In message <200102201103.f1KB3VC19818@dungeon.home> Stephen McKay writes:
: There have never been macros that use _up, and I can't see any reason
: for nasty FILE-grovelling programs to use _up.  Should be safe.

Good.  That was my reading as well.

: >We've added
: >symbols like this in the past for various reasons, but maybe never so
: >late in the 3.x branch.  We also have the technology to regenerate the
: >libc.so.[34] in place if we needed to w/o recompiling,  but polishing
: >it for the great masses will take some time.
: 
: Ah, I see.  You fix the problem by fixing all copies of libc, which in
: this case is really just two versions.  This has two interesting results:
: people who don't upgrade anything at all can enjoy their ignorance in
: peace, and those who upgrade something causing it to break, can be told
: to install a compatible hacked libc, which fixes their current problem
: and all future problems (to do with FILE).

Right.

: But that only gets you through part one.  When part two (FILE becomes
: radically incompatible) arrives, what then?  Old binaries and/or
: libraries will always want to see __sF, and will pass around pointers
: into __sF.  Will libc forever after translate &__sF[1] to __stdout?
: How could it hope to support old binaries that fiddle with the insides
: of FILE?  It can't.  I predict that these binaries will be orphaned.
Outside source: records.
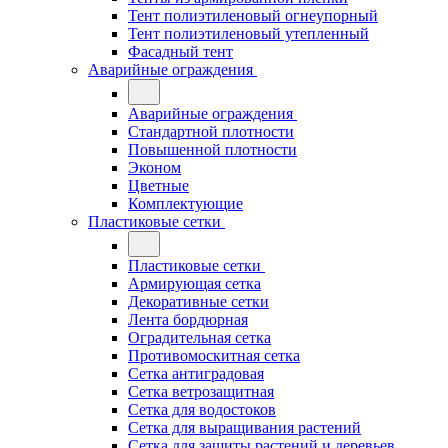
Тент полиэтиленовый огнеупорный
Тент полиэтиленовый утепленный
Фасадный тент
Аварийные ограждения
Аварийные ограждения
Стандартной плотности
Повышенной плотности
Эконом
Цветные
Комплектующие
Пластиковые сетки
Пластиковые сетки
Армирующая сетка
Декоративные сетки
Лента бордюрная
Оградительная сетка
Противомоскитная сетка
Сетка антиградовая
Сетка ветрозащитная
Сетка для водостоков
Сетка для выращивания растений
Сетка для защиты растений и деревьев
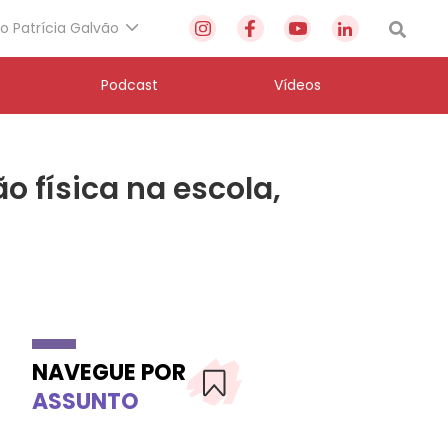
to Patrícia Galvão
Podcast
Vídeos
 física na escola,
NAVEGUE POR
ASSUNTO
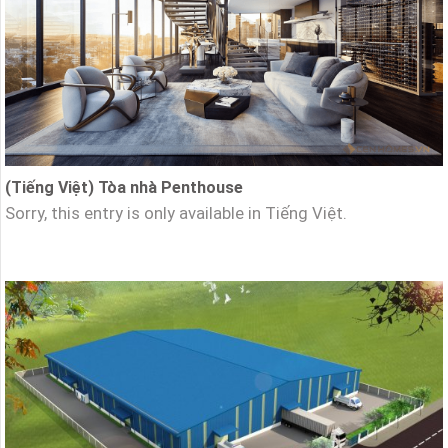
(Tiếng Việt) Tòa nhà Penthouse
Sorry, this entry is only available in Tiếng Việt.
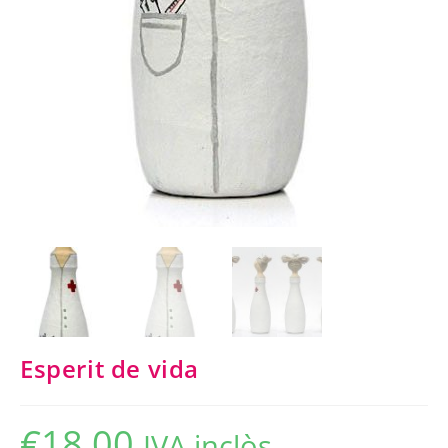
Esperit de vida
€
18,00
IVA inclòs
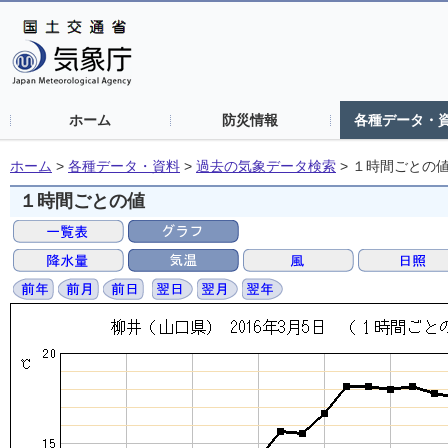
ホーム
防災情報
各種データ・
ホーム
>
各種データ・資料
>
過去の気象データ検索
>
１時間ごとの
１時間ごとの値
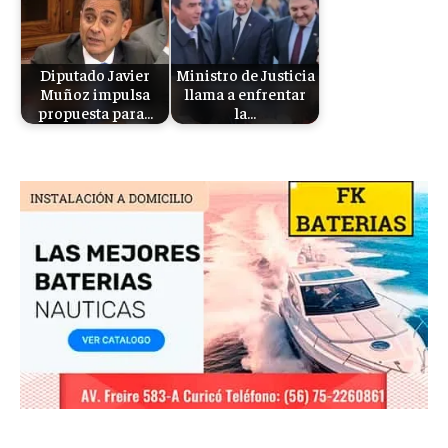
Diputado Javier
Ministro de Justicia
Muñoz impulsa
llama a enfrentar
propuesta para…
la…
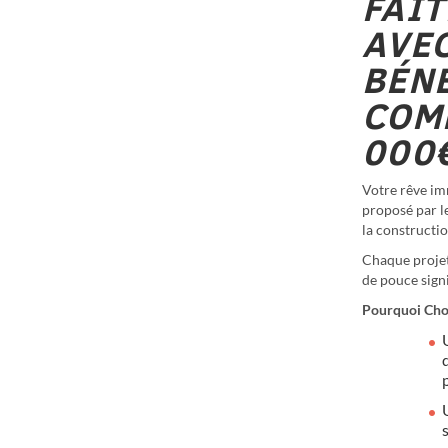
FAI
AVEC
BÉNÉ
COM
000
Votre rêve imm
proposé par l
la constructi
Chaque projet
de pouce signi
Pourquoi Choi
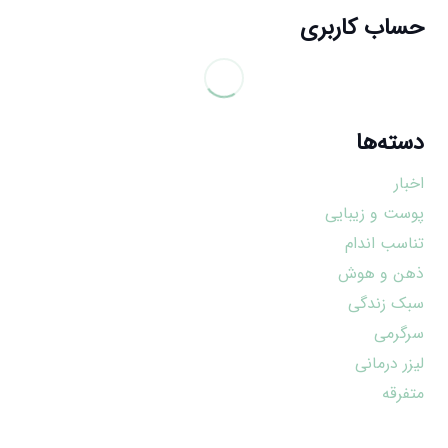
حساب کاربری
دسته‌ها
اخبار
پوست و زیبایی
تناسب اندام
ذهن و هوش
سبک زندگی
سرگرمی
لیزر درمانی
متفرقه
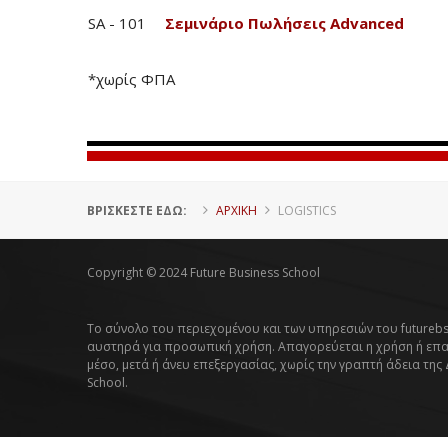
SA - 101
Σεμινάριο Πωλήσεις Advanced
*χωρίς ΦΠΑ
ΒΡΊΣΚΕΣΤΕ ΕΔΏ:
ΑΡΧΙΚΗ
LOGISTICS
Copyright © 2024 Future Business School
Το σύνολο του περιεχομένου και των υπηρεσιών του futurebs
αυστηρά για προσωπική χρήση. Απαγορεύεται η χρήση ή επ
μέσο, μετά ή άνευ επεξεργασίας, χωρίς την γραπτή άδεια της
School.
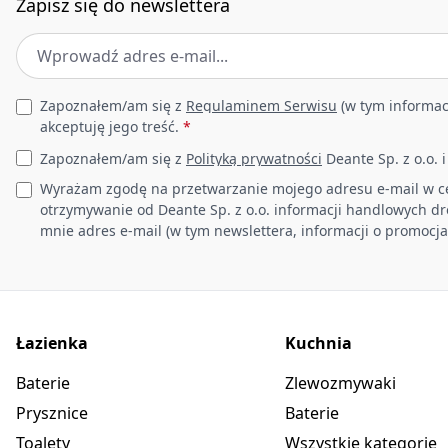
Zapisz się do newslettera
Adres e-mail
*
Leave this field empty
Zapoznałem/am się z
Regulaminem Serwisu
(w tym informac
akceptuję jego treść.
*
Zapoznałem/am się z
Polityką prywatności
Deante Sp. z o.o. 
Wyrażam zgodę na przetwarzanie mojego adresu e-mail w c
otrzymywanie od Deante Sp. z o.o. informacji handlowych d
mnie adres e-mail (w tym newslettera, informacji o promocja
Łazienka
Kuchnia
Baterie
Zlewozmywaki
Prysznice
Baterie
Toalety
Wszystkie kategorie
FILE won't become radically incompatible without a major version bump
of everything.  Libc will, for the libc.so.5 series, define it, but
not past that.  FILE has to have a stable first 88 bytes, or we have
to bump all shared major version numbers.  It can grow, once we take
the 88 out of the __sF[] stuff.

: >After talking with Peter on IRC extensively about this, I think that
: >we need a bigger window where we generate __stdout before trying to
: >take the plunge.  There are still too many libraries that depend on
: >__sF.
: 
: Do I read this as "keep the hack in place long enough so that every
: binary anyone cares about has been recompiled"?  If so, I think this
: is going the wrong way.  If we are going for a global recompile, it
: should be explicit, but not in a way that overwrites existing libraries.

I think we disagree on this.  In the end you may be right, but the
prospect of forcing a major bump on all the libraries in ports was
beyond my idea of a reasonable change.

: Oh, and earlier I forgot to highlight your comment:  "This is easy to fix.
: Just rebuild the port that produced libfred.so.3."  This implies that
: recompiling a lot of stuff is central to your plans.  I claim that we
: can make this recompiling explicit and safe to all past and future
: binaries by equating this recompile with a major version bump.  Everywhere.

This may be true.

The other reason that I worried about bumping all the major numbers in
all the ports is the effect on the current/stable split.  We'd need
different versions for stable and current on all the ports, and all
the depends and such.  i don't see a good way of doing that.  We
encode major numbers all over the place in /usr/ports/*/*/Makefile,
but for the major that we generate, as well as the LIBDEPENDS.  It
would be a nightmare to support two versions in all of them.

: Lastly, I'm happy that urgent commits have slowed, and we can work this
: out at a more civilized pace.

Yes.  I wanted to get this over, but you are right that we need to
think about this more.

I fear that we'll end up with the least evil of many evil choices.